C’étoit de tous les maîtres le plus ponctuellement obéi. Son valet de chambre représenta que, s’il laissoit entrer madame, il seroit chassé sur-le-champ, et que monsieur, dans sa colère, seroit capable de se porter aux plus extrêmes violences. Nous espérâmes que le sommeil le calmeroit un peu, et je demandai seulement que l’on vint m’avertir dès le moment de son réveil.

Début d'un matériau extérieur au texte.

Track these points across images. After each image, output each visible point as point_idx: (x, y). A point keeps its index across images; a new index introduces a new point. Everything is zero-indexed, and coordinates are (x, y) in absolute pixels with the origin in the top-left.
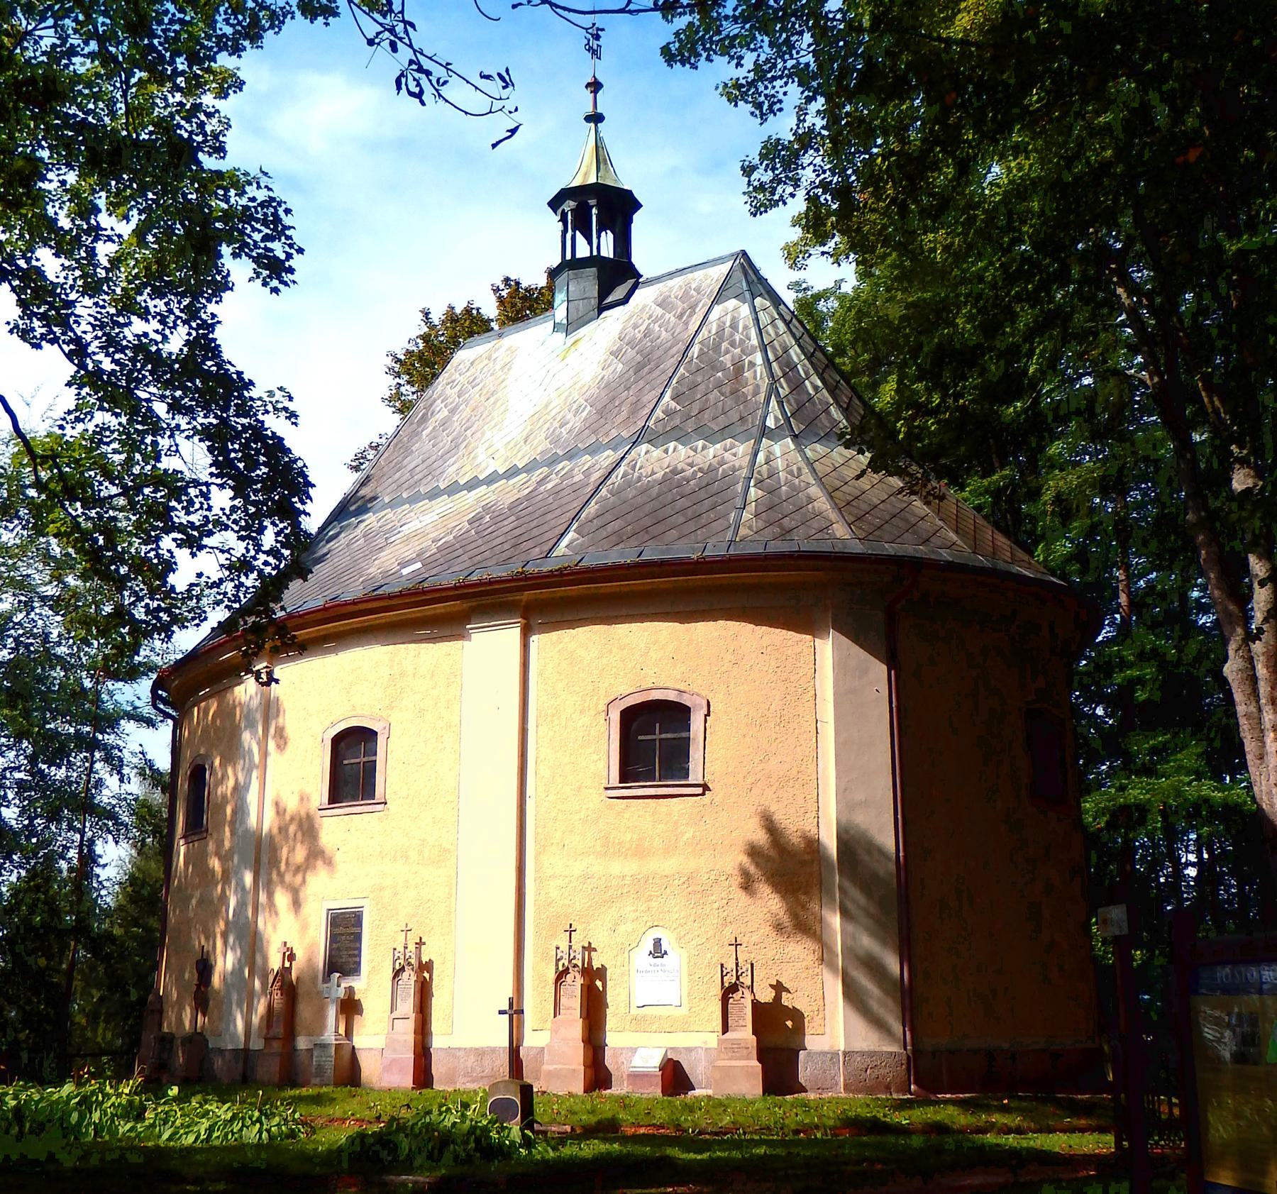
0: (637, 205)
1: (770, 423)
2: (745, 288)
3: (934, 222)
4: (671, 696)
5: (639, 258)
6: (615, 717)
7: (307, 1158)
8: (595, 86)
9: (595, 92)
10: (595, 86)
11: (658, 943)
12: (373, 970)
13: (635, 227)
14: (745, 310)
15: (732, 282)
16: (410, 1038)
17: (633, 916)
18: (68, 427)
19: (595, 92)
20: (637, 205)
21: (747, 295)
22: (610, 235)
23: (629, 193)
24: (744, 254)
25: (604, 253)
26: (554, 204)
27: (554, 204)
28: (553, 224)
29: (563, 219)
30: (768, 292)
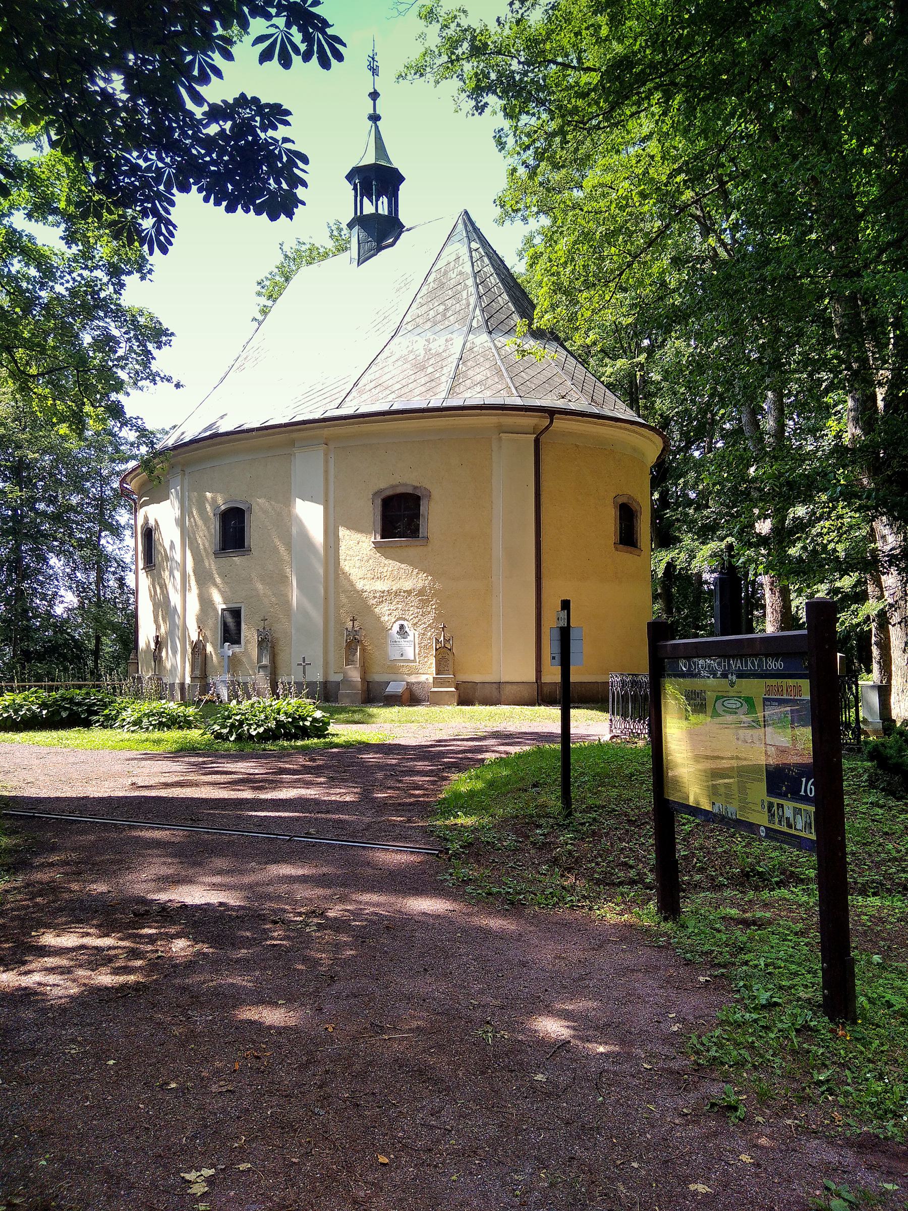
0: (401, 179)
1: (475, 324)
2: (465, 235)
3: (793, 128)
4: (410, 491)
5: (404, 216)
6: (379, 502)
7: (652, 741)
8: (374, 95)
9: (374, 100)
10: (374, 95)
11: (402, 627)
12: (247, 642)
13: (401, 193)
14: (465, 250)
15: (457, 230)
16: (572, 668)
17: (388, 612)
18: (641, 152)
19: (374, 100)
20: (401, 179)
21: (466, 240)
22: (385, 200)
23: (396, 171)
24: (466, 212)
25: (380, 211)
26: (349, 177)
27: (349, 177)
28: (347, 191)
29: (355, 189)
30: (479, 238)
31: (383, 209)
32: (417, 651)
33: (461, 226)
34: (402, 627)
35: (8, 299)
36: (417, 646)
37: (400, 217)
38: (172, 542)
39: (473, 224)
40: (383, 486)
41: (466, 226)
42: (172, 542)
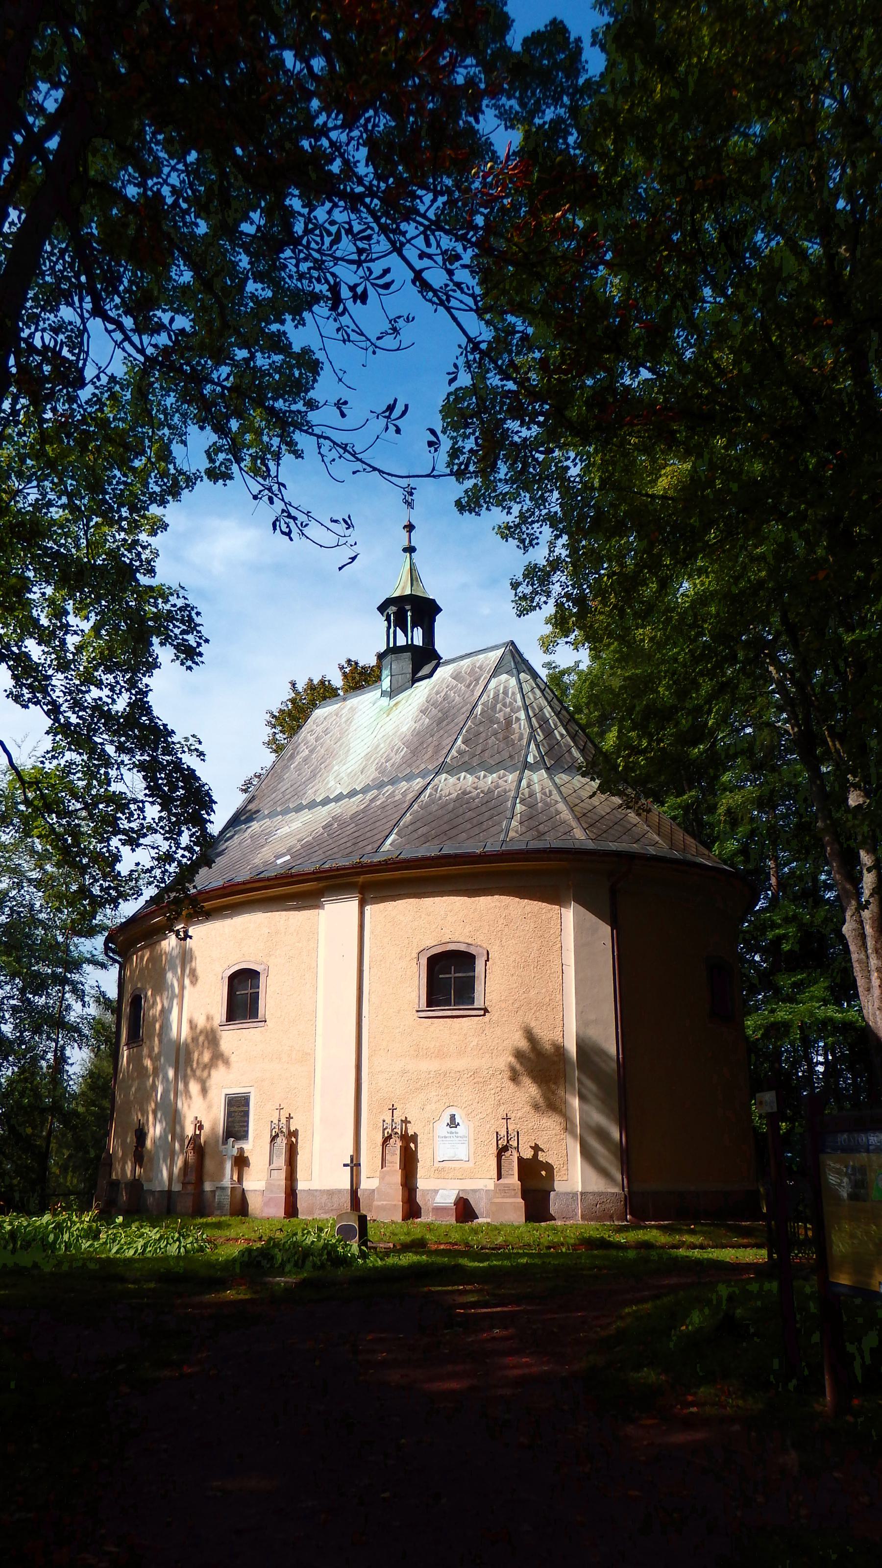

Je n’avois point dormi, je n’étois pas même déshabillé, lorsqu’on vint me dire qu’il se levoit. J’entrai chez lui, et, dans les termes les plus touchans, je lui représentai l’état où il laissoit sa femme. « C’est un jeu, me dit-il, vous ne connoissez point les femmes ; je les connois, pour mon malheur. » La présence de ses valets me força au silence ; et, lorsqu’il fut près de partir : « Adieu, mon ami, me dit-il en me serrant la main, plaignez le plus malheureux des hommes. Adieu. » Et, de l’air dont il seroit monté à l’échafaud, il monta en voiture et partit.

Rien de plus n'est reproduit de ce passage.